Ce contenu a été mis à jour le 28 novembre 2019 à 16 h 47 min.

Commentaires

1 commentaires pour “La raison d’être des entreprises couronne l’actionnaire actif”

Jean Sidoni

5 septembre 2019 à 12 h 45 min

Merci pout le partage de cet article, qui montre une volonté affichée de certains dirigeants de considérer le contrat de société sous le prisme d’un solidarisme contractuel qui semble tout juste découvert. Ce positionnement appelle deux observations.

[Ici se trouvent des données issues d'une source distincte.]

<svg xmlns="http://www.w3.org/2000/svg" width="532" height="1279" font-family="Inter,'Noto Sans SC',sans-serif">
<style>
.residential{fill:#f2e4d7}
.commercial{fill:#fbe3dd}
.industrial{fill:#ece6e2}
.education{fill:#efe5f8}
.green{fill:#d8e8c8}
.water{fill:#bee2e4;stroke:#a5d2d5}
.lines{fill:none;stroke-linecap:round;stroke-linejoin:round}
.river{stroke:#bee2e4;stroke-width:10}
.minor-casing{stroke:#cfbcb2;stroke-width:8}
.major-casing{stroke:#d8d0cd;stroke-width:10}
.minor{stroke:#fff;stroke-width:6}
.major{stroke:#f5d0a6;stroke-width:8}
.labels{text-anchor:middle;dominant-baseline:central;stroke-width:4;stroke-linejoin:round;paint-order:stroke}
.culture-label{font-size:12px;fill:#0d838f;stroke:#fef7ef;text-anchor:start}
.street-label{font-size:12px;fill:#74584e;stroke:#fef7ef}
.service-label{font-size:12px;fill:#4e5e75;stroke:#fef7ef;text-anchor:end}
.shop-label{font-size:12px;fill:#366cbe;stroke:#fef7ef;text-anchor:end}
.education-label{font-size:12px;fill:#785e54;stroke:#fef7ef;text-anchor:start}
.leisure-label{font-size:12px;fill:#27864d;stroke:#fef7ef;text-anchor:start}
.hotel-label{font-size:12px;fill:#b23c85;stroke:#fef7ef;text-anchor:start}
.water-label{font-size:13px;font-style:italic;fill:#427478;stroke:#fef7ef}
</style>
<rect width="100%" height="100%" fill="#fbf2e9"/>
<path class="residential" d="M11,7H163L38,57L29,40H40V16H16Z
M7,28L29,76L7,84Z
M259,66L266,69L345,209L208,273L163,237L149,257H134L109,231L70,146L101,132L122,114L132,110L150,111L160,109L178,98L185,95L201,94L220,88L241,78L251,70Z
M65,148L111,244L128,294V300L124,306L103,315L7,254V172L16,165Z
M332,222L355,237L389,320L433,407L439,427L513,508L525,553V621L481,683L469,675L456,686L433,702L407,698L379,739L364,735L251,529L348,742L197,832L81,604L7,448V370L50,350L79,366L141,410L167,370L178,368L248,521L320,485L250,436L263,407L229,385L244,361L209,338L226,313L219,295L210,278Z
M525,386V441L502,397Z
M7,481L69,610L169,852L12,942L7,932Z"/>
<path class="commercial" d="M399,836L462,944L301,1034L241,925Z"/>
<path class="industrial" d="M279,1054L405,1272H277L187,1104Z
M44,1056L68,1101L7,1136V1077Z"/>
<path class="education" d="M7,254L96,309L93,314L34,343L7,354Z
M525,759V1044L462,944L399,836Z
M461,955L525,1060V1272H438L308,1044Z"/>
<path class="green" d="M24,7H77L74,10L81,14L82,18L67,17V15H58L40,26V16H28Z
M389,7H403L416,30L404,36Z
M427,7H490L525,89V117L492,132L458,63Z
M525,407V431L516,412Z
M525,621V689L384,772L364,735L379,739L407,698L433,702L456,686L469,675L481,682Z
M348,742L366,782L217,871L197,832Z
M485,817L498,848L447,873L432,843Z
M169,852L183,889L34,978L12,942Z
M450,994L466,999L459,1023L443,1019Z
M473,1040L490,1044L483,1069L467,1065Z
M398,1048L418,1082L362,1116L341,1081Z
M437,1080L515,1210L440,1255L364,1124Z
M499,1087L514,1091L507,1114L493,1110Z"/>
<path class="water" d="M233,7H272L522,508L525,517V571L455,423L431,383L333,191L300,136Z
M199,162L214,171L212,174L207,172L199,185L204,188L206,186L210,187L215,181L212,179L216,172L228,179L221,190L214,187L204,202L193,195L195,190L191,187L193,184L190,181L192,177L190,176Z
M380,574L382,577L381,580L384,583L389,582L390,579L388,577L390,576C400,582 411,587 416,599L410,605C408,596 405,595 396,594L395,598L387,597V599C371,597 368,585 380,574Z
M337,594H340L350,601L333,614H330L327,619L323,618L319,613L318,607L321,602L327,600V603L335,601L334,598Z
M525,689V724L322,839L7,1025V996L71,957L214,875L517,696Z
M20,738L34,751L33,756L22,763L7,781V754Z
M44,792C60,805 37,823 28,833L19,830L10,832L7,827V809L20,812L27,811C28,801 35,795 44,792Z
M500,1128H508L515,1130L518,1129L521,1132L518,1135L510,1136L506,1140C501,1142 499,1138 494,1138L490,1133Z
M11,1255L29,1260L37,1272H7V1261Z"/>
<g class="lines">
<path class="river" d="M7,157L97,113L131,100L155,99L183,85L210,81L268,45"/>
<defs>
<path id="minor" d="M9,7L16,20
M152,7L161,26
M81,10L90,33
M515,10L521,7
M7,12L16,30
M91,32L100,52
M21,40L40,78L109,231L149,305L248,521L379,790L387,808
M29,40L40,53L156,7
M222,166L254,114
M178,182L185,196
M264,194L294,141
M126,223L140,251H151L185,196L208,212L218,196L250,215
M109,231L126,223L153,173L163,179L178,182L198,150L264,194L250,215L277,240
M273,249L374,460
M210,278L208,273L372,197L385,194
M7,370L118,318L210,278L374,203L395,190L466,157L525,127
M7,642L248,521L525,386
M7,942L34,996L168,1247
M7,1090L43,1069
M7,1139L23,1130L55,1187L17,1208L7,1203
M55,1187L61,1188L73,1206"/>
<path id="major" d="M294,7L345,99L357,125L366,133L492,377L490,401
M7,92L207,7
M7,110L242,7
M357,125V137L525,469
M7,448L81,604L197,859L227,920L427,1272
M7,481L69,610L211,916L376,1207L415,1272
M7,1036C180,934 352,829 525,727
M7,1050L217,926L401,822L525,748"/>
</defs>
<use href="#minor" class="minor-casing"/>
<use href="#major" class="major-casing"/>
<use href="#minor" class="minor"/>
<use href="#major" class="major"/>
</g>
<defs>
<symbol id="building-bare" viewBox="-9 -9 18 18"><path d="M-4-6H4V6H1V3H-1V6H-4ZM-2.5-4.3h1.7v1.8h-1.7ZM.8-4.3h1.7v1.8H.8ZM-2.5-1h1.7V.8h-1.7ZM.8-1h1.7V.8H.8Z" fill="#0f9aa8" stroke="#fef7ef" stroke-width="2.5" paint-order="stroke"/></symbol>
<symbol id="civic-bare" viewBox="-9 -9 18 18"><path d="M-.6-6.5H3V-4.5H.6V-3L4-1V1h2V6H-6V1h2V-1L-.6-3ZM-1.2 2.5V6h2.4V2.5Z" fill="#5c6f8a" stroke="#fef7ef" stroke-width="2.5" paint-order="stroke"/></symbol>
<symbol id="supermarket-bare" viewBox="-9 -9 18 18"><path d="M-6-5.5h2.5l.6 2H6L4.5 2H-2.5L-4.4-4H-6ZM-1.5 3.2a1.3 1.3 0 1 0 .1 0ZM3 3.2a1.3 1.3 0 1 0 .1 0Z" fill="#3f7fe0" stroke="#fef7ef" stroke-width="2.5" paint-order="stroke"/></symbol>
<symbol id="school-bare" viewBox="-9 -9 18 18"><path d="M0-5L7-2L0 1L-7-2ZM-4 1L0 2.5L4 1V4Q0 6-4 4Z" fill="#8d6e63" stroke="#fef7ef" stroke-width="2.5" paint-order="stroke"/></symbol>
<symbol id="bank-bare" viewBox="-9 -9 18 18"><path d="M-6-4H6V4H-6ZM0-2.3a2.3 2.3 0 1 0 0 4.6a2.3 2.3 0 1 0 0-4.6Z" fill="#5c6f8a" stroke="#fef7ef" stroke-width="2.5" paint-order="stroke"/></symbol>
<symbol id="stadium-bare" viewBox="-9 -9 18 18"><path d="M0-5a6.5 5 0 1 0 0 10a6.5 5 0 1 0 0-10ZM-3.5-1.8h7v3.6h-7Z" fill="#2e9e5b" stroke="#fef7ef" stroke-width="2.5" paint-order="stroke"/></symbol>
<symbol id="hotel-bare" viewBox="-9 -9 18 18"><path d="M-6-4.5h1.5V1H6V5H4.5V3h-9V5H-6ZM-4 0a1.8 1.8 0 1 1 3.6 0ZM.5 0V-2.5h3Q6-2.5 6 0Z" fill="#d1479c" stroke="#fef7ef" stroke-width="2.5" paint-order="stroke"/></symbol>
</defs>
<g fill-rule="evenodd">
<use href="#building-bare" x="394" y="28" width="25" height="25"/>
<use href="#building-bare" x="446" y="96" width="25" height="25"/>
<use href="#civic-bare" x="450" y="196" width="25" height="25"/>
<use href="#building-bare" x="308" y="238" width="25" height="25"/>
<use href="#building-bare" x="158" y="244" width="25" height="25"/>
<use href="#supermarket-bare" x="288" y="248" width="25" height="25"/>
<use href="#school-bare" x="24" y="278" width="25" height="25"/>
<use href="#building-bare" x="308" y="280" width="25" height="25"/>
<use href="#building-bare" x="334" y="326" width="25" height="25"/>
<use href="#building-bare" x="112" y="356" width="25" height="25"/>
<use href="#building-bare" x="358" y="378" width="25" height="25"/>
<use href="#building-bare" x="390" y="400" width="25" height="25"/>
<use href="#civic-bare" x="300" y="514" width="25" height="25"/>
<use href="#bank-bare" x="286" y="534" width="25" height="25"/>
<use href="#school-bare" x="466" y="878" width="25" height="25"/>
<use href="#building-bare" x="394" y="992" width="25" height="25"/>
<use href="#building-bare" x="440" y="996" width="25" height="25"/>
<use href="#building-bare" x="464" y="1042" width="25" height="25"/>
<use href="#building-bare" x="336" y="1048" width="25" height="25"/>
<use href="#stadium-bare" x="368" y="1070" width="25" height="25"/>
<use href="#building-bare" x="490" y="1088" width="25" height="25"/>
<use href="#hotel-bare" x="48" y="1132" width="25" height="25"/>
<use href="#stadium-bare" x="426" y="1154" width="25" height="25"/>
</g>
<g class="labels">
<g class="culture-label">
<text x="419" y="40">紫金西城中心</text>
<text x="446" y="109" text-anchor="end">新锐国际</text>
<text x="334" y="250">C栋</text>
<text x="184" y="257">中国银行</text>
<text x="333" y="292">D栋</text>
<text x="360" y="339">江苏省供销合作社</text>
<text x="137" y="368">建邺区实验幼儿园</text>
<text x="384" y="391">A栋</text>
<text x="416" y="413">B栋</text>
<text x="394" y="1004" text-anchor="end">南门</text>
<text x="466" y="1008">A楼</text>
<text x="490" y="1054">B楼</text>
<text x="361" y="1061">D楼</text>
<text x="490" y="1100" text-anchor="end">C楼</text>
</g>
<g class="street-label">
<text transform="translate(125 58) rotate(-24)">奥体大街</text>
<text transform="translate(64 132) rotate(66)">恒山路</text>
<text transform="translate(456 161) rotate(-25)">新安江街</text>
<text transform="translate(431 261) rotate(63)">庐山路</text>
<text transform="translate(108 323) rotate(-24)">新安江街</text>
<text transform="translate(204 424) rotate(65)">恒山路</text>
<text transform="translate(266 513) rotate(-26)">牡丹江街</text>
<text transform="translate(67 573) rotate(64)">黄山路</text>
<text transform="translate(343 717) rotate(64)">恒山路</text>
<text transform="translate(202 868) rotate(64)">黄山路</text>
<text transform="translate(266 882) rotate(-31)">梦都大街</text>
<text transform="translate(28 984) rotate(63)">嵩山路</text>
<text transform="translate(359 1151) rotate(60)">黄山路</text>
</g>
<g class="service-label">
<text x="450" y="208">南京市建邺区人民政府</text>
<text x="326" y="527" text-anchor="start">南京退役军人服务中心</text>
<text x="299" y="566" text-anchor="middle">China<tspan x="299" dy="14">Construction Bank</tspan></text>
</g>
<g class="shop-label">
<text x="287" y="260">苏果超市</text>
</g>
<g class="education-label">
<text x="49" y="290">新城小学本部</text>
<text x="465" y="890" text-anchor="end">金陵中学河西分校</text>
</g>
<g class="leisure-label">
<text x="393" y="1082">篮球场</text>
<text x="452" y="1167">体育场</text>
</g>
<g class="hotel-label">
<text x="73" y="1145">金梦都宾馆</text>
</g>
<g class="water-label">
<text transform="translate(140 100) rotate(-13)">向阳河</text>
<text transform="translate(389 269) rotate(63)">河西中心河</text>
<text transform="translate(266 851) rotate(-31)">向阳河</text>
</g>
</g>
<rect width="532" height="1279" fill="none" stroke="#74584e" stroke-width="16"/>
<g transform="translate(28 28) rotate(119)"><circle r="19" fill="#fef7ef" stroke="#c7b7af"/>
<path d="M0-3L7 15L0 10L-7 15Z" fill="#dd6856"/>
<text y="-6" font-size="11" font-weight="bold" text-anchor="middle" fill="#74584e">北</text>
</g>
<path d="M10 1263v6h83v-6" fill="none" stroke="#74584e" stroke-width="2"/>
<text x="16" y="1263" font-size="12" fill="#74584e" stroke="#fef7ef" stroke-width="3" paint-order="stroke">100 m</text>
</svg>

D’abord, un euphémisme, le manque de compétence juridique des dirigeants, insusceptibles d’assimiler pleinement et maîtriser le Droit applicable à leur entreprise. En effet, annoncer une Directive européenne SRD au 10 juin, échéance de transposition (déjà effectuée en partie dans de nombreux Etats membres, dont la France avec la loi PACTE) démontre l’incapacité totale des professionnels de la gestion, quel que soit leur niveau ou leur parcours, à maîtriser le Droit applicable comme son articulation.

Ensuite, cette absence de maîtrise confirme certes la nécessité de renforcer les droits des actionnaires mais surtout, qu’ils s’en saisissent! L’articulation entre soft law et hard law en matière de gouvernance permet une évolution bien plus rapide, faisant fi de la lourdeur du processus législatif, donc plus efficace.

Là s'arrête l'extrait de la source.